[Aim of the exercise] Find every line of the records that has "four" and return it.

Collection entries:
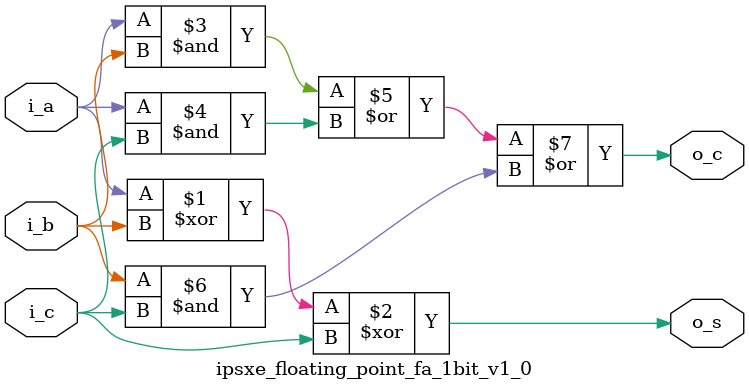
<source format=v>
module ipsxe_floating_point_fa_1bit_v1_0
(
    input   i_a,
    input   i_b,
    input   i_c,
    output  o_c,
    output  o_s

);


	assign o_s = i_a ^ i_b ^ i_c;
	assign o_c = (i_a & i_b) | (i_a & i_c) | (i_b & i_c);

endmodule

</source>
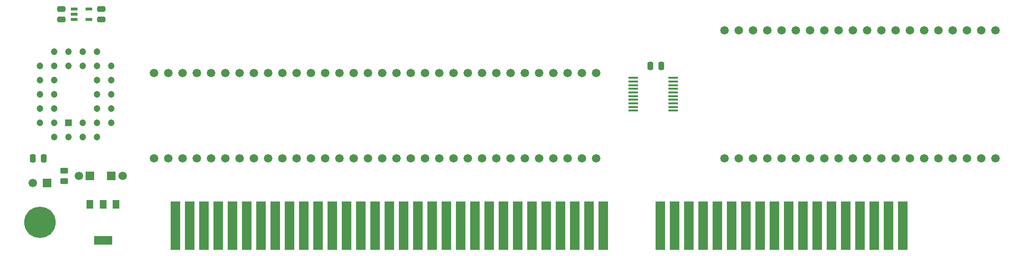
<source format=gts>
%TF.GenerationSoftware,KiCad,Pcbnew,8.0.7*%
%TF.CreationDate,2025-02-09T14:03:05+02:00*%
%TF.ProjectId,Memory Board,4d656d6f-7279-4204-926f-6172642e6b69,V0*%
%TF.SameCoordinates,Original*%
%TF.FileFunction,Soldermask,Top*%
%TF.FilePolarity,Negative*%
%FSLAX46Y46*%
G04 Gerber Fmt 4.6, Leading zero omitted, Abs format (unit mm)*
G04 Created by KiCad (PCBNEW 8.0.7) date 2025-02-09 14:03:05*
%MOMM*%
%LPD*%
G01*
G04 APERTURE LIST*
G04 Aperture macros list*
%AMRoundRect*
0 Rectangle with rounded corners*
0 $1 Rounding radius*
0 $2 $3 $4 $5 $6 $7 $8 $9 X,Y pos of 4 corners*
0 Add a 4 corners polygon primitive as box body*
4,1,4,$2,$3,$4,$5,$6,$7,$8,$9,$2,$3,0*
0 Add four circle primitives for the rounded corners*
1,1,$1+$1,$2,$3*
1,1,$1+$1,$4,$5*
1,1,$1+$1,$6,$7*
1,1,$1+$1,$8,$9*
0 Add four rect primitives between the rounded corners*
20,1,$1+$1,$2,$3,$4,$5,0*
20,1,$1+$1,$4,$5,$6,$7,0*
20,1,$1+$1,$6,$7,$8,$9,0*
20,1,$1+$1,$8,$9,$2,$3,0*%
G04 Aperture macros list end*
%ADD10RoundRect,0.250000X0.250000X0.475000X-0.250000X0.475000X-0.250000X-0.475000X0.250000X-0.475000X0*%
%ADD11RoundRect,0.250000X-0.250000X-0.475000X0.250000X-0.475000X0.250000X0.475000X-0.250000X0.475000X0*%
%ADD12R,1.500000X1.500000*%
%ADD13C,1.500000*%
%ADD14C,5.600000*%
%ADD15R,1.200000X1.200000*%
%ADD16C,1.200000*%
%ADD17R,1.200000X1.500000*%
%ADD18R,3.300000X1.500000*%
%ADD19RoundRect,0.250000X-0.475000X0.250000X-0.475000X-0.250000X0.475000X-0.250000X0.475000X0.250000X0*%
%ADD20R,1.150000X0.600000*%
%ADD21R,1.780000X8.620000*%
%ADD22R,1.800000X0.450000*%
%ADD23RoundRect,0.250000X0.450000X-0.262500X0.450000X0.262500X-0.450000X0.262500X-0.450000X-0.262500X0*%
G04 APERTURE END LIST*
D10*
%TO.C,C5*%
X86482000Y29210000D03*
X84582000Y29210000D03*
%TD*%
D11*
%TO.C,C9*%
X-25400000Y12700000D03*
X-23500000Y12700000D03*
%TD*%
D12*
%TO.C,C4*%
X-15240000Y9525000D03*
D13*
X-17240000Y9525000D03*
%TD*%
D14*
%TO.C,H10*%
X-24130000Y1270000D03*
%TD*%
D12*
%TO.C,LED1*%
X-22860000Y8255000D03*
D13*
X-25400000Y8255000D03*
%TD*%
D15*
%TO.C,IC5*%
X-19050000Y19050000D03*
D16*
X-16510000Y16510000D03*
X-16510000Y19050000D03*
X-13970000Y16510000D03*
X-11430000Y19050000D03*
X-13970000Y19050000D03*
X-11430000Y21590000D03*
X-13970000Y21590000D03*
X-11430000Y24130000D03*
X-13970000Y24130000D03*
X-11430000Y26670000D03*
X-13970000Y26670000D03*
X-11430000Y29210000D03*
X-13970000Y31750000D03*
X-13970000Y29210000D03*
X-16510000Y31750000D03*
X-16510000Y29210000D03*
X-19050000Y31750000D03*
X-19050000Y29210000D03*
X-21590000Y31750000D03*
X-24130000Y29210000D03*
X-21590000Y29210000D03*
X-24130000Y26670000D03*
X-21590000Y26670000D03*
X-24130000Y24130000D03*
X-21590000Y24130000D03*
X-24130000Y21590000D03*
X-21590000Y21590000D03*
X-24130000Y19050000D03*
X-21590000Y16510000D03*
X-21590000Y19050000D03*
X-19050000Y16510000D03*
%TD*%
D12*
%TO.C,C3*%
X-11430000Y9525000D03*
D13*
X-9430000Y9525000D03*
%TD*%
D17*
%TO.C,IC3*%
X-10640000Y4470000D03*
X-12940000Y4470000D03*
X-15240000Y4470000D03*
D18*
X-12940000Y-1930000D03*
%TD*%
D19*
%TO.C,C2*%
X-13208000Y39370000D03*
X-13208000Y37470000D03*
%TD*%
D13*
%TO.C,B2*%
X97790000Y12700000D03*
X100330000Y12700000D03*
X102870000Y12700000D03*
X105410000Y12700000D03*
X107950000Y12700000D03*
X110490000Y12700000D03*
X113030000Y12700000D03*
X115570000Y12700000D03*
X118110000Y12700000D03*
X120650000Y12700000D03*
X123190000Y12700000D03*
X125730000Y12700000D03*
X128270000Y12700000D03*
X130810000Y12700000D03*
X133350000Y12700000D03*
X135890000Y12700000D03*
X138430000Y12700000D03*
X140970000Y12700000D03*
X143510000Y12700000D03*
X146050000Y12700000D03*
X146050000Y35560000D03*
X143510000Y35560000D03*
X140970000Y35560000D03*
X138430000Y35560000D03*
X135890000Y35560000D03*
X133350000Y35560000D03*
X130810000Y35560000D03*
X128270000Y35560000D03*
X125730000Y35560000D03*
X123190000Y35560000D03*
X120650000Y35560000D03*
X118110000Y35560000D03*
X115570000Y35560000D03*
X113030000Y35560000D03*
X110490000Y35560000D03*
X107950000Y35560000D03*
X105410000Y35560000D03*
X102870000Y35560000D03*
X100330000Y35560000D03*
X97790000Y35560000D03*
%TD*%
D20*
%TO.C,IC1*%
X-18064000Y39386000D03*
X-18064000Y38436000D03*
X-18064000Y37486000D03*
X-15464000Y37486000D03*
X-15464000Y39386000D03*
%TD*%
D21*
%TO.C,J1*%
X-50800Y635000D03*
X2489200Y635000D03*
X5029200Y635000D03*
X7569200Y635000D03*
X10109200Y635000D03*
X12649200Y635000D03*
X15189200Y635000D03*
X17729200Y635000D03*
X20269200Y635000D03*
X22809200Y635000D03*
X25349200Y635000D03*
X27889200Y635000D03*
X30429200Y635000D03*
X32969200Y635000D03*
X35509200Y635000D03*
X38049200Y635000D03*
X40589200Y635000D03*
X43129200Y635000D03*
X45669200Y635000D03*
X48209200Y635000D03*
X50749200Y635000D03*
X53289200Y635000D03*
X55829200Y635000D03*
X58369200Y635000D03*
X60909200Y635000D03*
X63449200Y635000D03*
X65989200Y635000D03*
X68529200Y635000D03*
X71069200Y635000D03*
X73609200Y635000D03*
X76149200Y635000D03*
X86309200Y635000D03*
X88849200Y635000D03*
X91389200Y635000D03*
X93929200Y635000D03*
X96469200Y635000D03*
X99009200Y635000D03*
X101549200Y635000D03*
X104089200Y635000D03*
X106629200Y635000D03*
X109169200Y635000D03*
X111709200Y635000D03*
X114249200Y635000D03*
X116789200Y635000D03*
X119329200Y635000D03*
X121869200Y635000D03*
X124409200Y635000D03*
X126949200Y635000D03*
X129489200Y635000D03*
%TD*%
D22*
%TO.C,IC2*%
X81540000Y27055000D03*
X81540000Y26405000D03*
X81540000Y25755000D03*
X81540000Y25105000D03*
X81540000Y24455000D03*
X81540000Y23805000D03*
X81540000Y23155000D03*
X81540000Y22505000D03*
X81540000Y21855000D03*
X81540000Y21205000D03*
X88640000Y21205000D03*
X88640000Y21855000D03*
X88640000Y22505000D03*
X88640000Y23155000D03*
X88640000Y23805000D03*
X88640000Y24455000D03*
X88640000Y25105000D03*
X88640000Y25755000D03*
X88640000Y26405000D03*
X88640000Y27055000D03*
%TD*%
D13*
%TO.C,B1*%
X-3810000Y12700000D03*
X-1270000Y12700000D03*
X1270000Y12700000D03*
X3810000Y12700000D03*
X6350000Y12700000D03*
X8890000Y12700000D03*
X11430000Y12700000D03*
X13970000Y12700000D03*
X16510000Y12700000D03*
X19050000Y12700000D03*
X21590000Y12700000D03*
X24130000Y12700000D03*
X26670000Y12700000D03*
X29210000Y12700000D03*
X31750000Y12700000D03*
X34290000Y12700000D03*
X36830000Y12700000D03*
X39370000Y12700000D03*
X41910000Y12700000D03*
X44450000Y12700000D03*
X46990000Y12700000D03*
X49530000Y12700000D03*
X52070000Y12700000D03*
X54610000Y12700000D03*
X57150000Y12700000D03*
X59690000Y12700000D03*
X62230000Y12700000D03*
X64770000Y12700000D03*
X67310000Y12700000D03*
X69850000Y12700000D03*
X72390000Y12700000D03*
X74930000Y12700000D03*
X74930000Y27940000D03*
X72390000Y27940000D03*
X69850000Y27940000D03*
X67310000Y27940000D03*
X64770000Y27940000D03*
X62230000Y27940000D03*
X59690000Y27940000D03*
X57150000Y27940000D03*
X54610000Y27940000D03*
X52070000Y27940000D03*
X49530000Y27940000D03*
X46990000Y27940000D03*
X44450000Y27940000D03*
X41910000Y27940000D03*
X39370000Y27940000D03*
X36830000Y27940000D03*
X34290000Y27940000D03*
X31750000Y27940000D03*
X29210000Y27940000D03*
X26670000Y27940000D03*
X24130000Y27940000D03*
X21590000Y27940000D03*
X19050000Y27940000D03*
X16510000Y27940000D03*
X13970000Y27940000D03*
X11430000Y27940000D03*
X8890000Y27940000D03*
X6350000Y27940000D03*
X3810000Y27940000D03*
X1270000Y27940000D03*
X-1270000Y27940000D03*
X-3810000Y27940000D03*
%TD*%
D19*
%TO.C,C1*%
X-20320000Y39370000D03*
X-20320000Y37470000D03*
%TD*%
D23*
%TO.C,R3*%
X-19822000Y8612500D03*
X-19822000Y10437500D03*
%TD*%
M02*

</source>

[Written reply]
0 Add four circle primitives for the rounded corners*
0 Add four rect primitives between the rounded corners*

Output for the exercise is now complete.